_What to work on:_ Can you rewrite the lines of every record below with "locality" replaced by "site", keeping everything else unchanged and leaving the pictures out?

_Listed entries:_
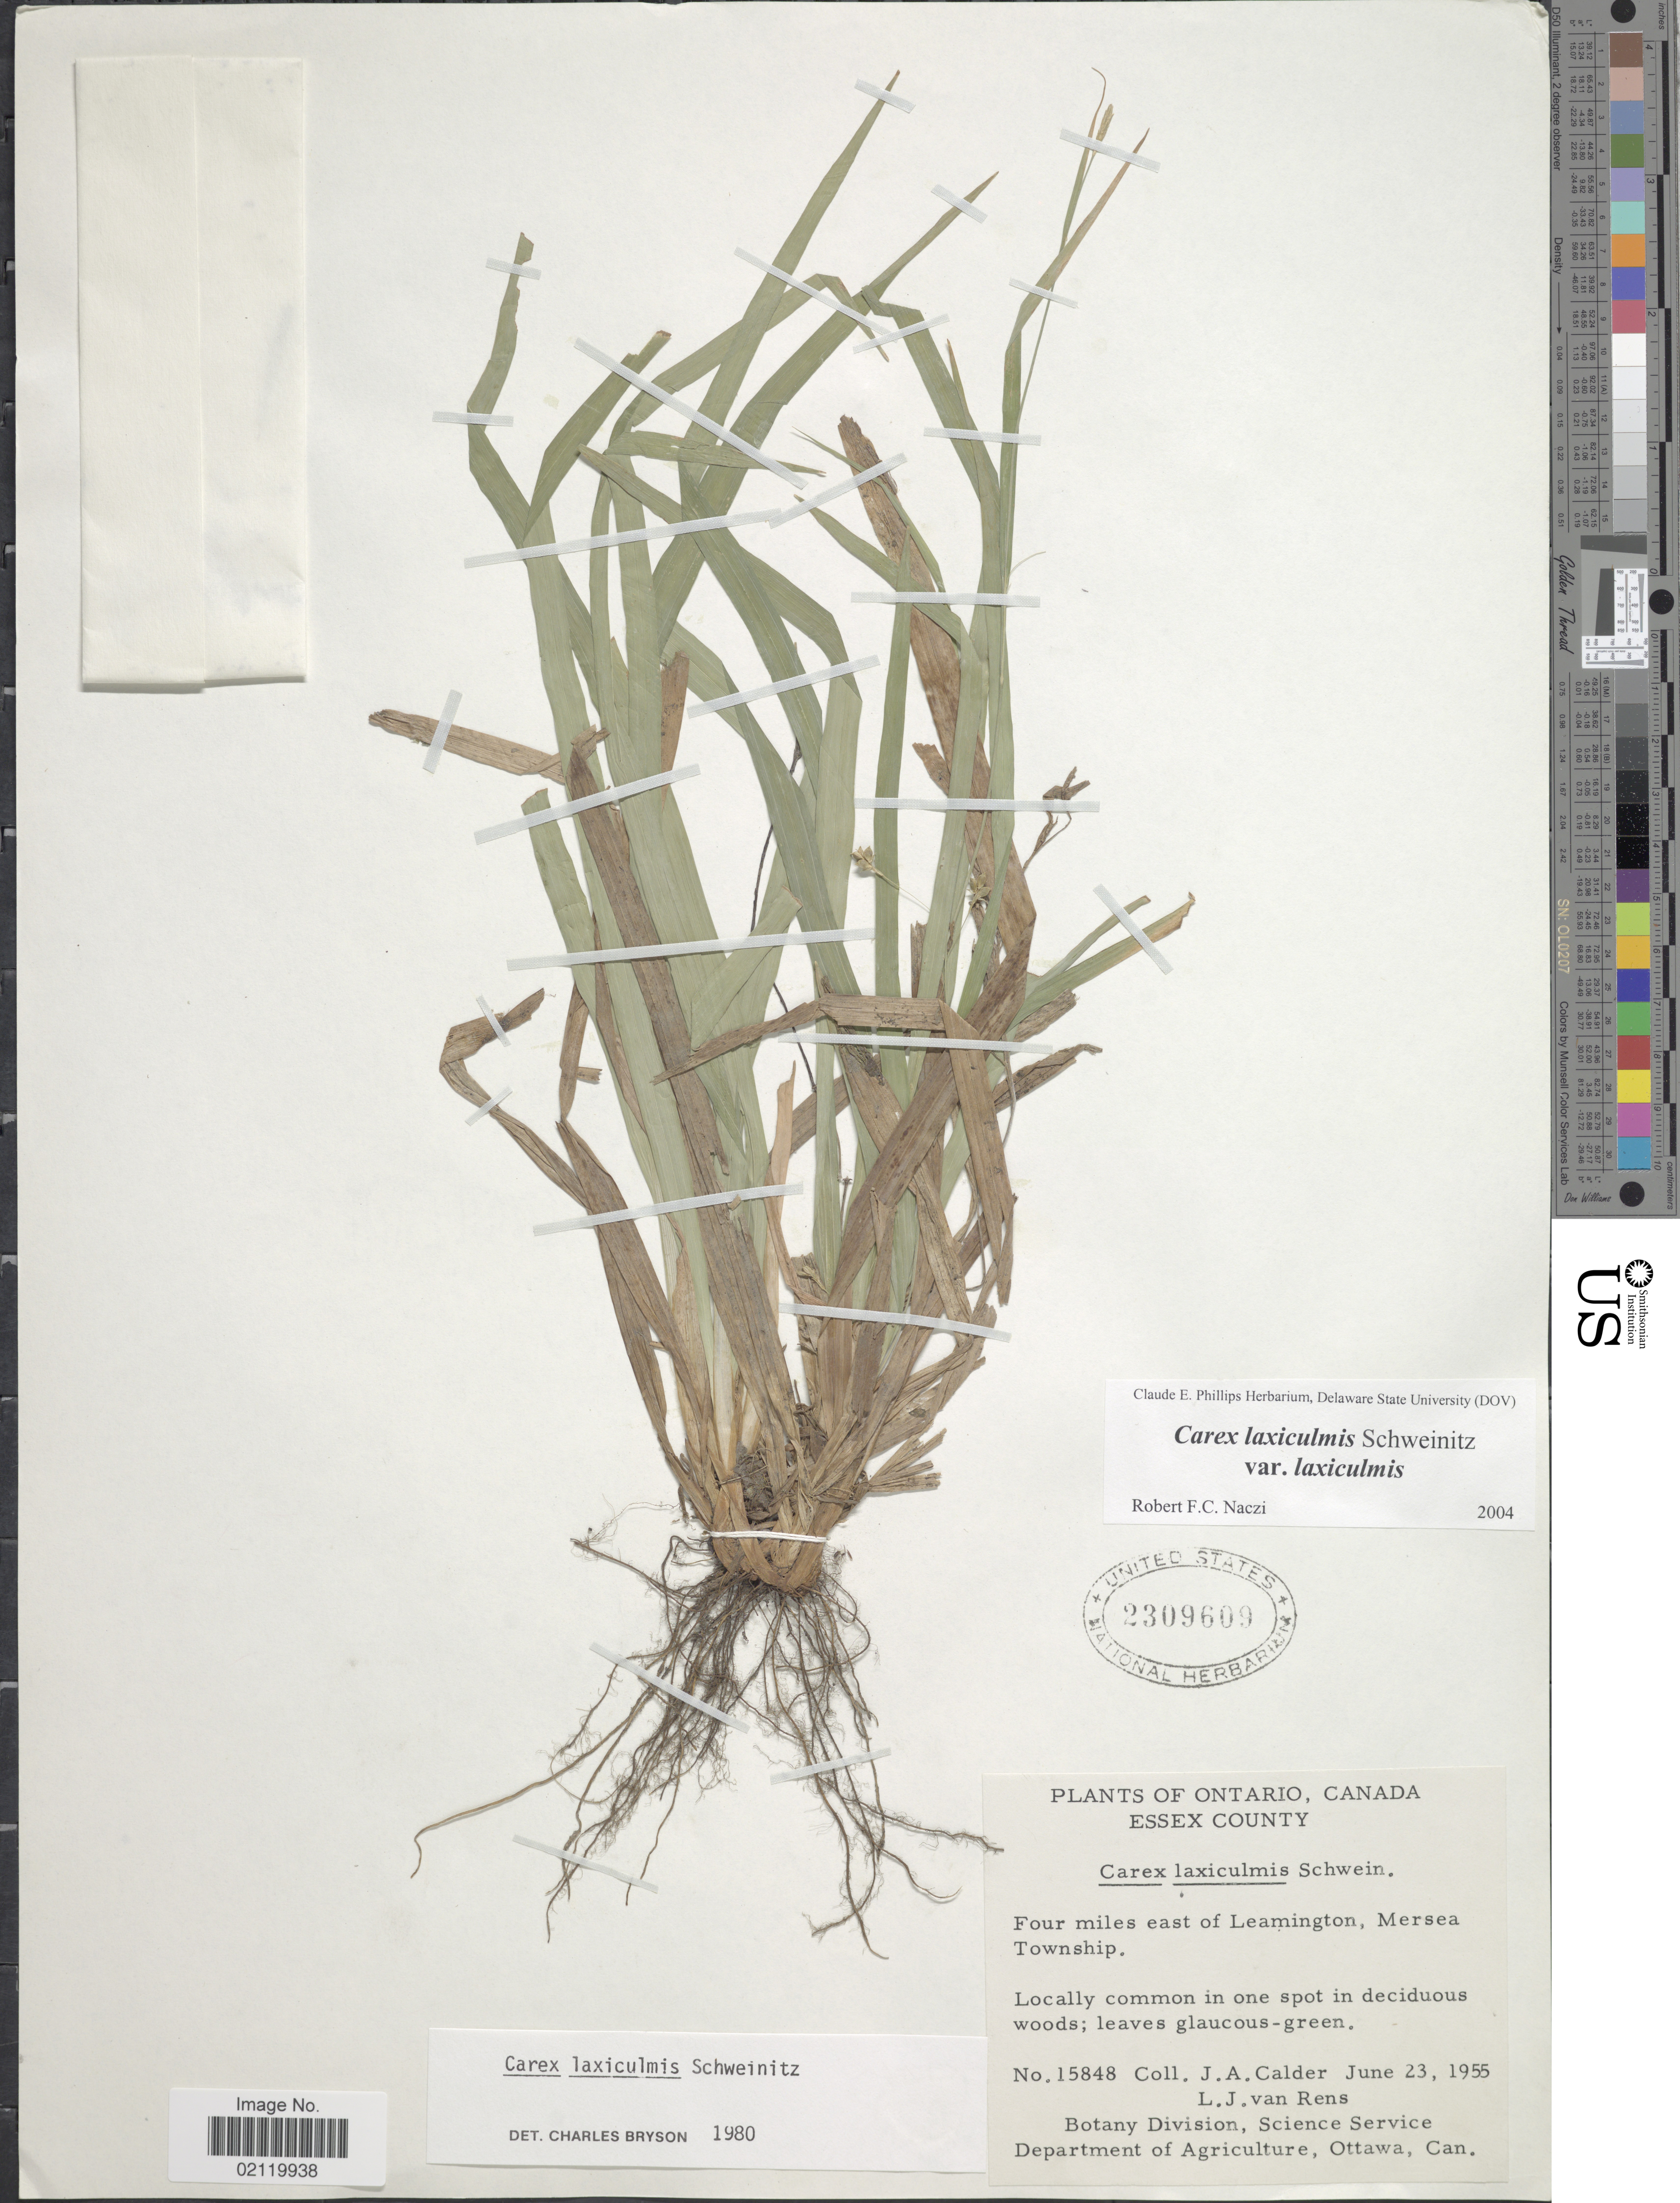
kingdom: Plantae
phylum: Tracheophyta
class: Liliopsida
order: Poales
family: Cyperaceae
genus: Carex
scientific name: Carex laxiculmis var. laxiculmis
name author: Schwein.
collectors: J. A. Calder & L. Van Rens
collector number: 15848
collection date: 1955-06-23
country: Canada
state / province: Ontario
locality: Essex County. Four miles east of Leamington, Mersea Township.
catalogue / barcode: US 2309609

_Response:_
kingdom: Plantae
phylum: Tracheophyta
class: Liliopsida
order: Poales
family: Cyperaceae
genus: Carex
scientific name: Carex laxiculmis var. laxiculmis
name author: Schwein.
collectors: J. A. Calder & L. Van Rens
collector number: 15848
collection date: 1955-06-23
country: Canada
state / province: Ontario
site: Essex County. Four miles east of Leamington, Mersea Township.
catalogue / barcode: US 2309609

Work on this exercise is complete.